Newly published research is rewriting the earliest chapter of the historical account of how the AIDS epidemic began in the United States.

The work, detailed in a study released Wednesday, discounts the long-held notion that a French-Canadian flight attendant, whose story was highlighted in the seminal book “And the Band Played On,” brought the virus to the United States.

“This individual was simply one of thousands infected before HIV/AIDS was recognized,” said Richard McKay, one of the authors and a professor in the department of the history and philosophy of science at the University of Cambridge, in Britain.

The study, which was published in the journal Nature, found that attention for years focused on the flight attendant, Gaetan Dugas, because of a typographical mistake. Through a labeling error on Dugas’s case file, Patient O (the letter) became Patient 0 (zero) — and the characterization that he was the source of the US outbreak stuck in the popular press.

More From Stat News

The “O” was meant to indicate that Dugas was from “outside of California,” where his case came to light.

Despite the fact the investigators never suggested Dugas had been the source of the outbreak, a mythology evolved, in part through the book and film version of “And the Band Played On,” which was written by journalist Randy Shilts, who contracted HIV and died in 1994.

Some of the findings from the new study were earlier reported at a scientific conference in Boston in March.

The first official word of a new and terrifying disease that was infecting men who had sex with men came in a dispatch from the Centers for Disease Control and Prevention in 1981.

The virus that become known as HIV — human immunodeficiency virus — was later recognized to have evolved from a virus that infected primates in sub-Sarahan African. The jump from primates to people is believed to have happened in the early 1900s.

Along with others, Michael Worobey, a University of Arizona professor who led the new study, has been working for years to retrace the path the virus took as it emerged from its source to fan out across the globe.

Read more: As Charlie Sheen now knows, HIV today isn’t a death sentence

Worobey and colleagues tested blood samples taken in 1978 and 1979 from gay men in New York City and San Francisco as part of studies looking at the spread of hepatitis B in these populations.

The scientists tested the samples — drawn before the existence of HIV was known — for evidence of HIV antibodies.

Even then, 6.6 percent of the New York samples and 3.7 percent of the San Francisco samples were positive for HIV infection, suggesting the virus had been spreading for a while in these communities.

The team wanted to study the genetic sequences of the viruses in the blood. Plotting them against the sequences of the other HIV viruses can help to generate a timeline for an outbreak because scientists know the rate at which the virus mutates.

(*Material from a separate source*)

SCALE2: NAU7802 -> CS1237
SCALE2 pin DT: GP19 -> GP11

But viral RNA degrades over time and initially Worobey and his team could not extract enough genetic material to generate full genetic sequences from the RNA in the blood samples. After developing a new technique they describe as “jackhammering,” they managed to come up with full sequences for eight patients — five from New York and three from San Francisco.

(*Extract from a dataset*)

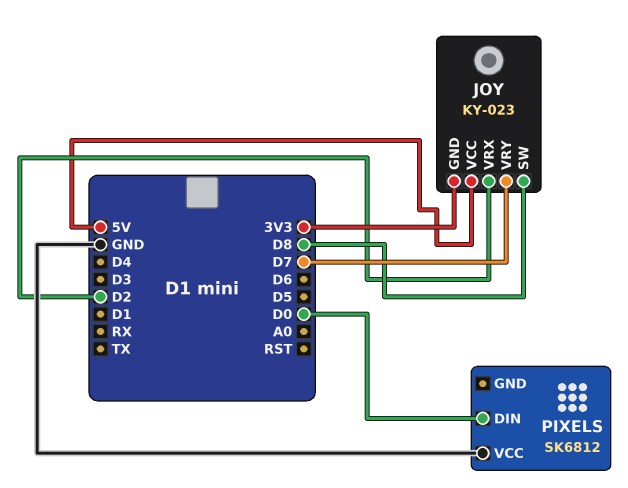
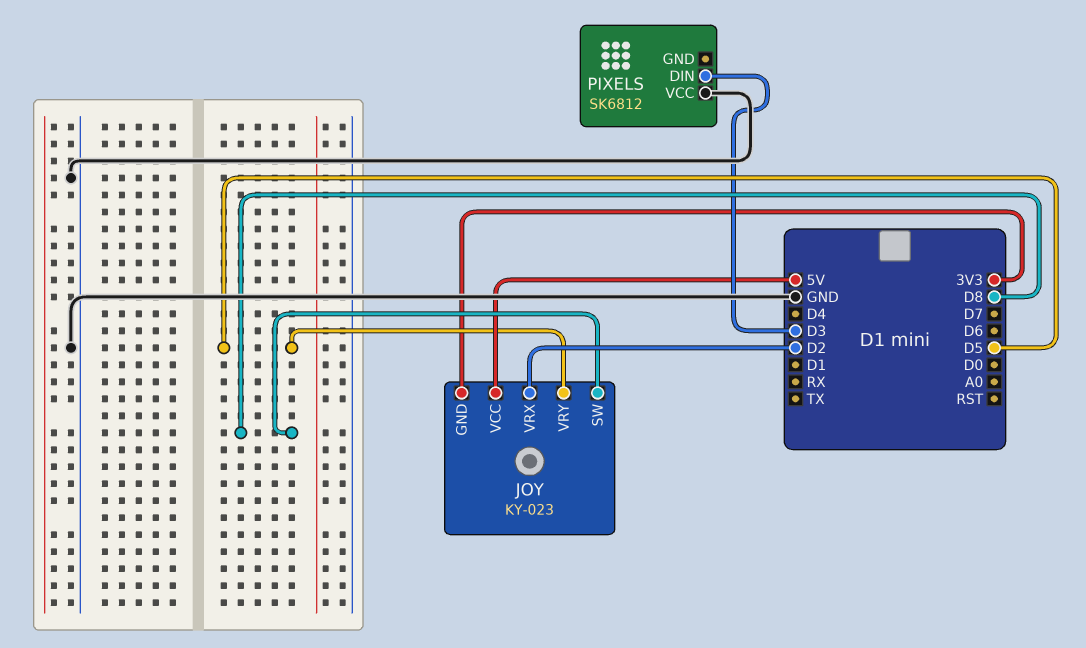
JOY pin VRY: D7 -> D5
PIXELS pin DIN: D0 -> D3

There is only one HIV virus sequence older than these in the viral genetic databases. The information that can be gleaned from this trove of sequence information suggests the virus arrived in the US around 1971 — before Dugas became a flight attendant and began his travels.

The evidence suggests the virus came to the United States from the Caribbean. The amount of differences among the sequences indicates the virus had been spreading for several years by the late 1970s when the blood samples were taken, the authors said.

Worobey and his coauthors studied the genetic sequence of the virus that infected Dugas and compared it to the stored blood samples.

“We found no evidence that Patient 0 was the first person infected by this lineage of HIV-1,” they wrote in the paper.

Worobey cautioned that efforts to try to trace the origins of an outbreak shouldn’t be used to target blame.

“No one should be blamed for the spread of a virus that no one even knew about,” he insisted.